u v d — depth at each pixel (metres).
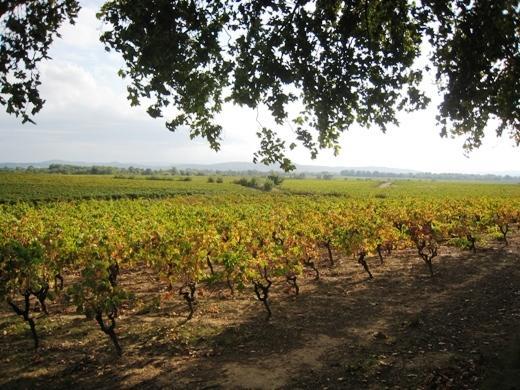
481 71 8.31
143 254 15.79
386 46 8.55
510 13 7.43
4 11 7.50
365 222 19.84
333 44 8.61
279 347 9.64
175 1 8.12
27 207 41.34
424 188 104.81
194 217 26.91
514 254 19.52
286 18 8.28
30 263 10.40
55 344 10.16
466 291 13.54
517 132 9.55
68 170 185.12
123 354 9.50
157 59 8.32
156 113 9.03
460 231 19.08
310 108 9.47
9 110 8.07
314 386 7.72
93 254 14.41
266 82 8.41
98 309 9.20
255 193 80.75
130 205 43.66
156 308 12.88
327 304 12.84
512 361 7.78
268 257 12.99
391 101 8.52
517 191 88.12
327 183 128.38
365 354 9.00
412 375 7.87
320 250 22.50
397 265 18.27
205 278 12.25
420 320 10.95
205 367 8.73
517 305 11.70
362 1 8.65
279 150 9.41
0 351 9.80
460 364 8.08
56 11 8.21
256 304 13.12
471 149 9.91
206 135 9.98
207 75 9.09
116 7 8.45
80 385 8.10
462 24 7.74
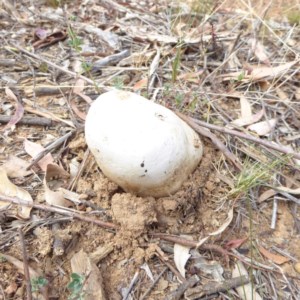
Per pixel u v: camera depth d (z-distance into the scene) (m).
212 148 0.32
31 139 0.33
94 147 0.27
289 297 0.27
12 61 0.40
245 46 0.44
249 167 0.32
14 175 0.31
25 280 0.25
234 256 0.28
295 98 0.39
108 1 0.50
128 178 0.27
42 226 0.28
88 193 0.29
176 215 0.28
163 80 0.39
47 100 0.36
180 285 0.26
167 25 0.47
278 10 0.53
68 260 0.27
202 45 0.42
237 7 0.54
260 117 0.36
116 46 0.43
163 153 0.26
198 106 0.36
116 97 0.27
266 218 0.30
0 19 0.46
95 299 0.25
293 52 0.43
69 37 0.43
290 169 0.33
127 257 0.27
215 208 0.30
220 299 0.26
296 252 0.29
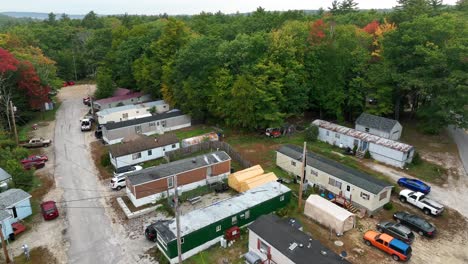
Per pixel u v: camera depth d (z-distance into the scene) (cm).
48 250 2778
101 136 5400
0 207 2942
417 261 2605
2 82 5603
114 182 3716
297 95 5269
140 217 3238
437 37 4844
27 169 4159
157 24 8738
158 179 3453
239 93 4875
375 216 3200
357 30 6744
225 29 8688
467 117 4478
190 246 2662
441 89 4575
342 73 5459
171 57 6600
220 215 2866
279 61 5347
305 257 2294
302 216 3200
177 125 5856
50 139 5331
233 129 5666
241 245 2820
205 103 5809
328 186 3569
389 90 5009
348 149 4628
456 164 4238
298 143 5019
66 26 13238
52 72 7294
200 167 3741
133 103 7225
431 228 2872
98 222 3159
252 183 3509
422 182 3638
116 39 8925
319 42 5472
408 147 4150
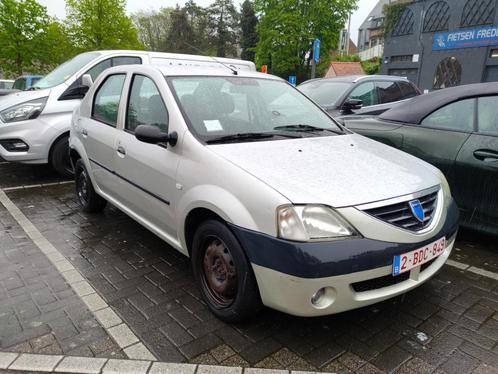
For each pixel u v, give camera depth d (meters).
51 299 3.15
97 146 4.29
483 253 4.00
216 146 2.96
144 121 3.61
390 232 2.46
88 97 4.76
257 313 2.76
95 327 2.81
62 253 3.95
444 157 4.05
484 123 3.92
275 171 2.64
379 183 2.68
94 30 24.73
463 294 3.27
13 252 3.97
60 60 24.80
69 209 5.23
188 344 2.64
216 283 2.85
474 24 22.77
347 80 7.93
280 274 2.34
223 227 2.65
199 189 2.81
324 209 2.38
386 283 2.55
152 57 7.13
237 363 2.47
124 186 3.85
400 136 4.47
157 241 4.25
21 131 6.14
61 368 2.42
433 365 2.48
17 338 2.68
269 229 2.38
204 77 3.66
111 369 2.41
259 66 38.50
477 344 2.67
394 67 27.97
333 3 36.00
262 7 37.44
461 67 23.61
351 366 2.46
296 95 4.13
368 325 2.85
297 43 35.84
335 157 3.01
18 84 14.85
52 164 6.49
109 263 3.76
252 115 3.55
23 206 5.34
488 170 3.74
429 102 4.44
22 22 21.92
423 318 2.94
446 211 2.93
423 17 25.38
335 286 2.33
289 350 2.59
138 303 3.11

= = = = =

▶ [Required action] Scan the records for the string "into". Copy each line in which it appears.

▶ [Exercise result]
Per pixel u v: camera depth d (z-distance into the scene) (m).
Per pixel u v: camera depth d (z-distance into the scene) (cm).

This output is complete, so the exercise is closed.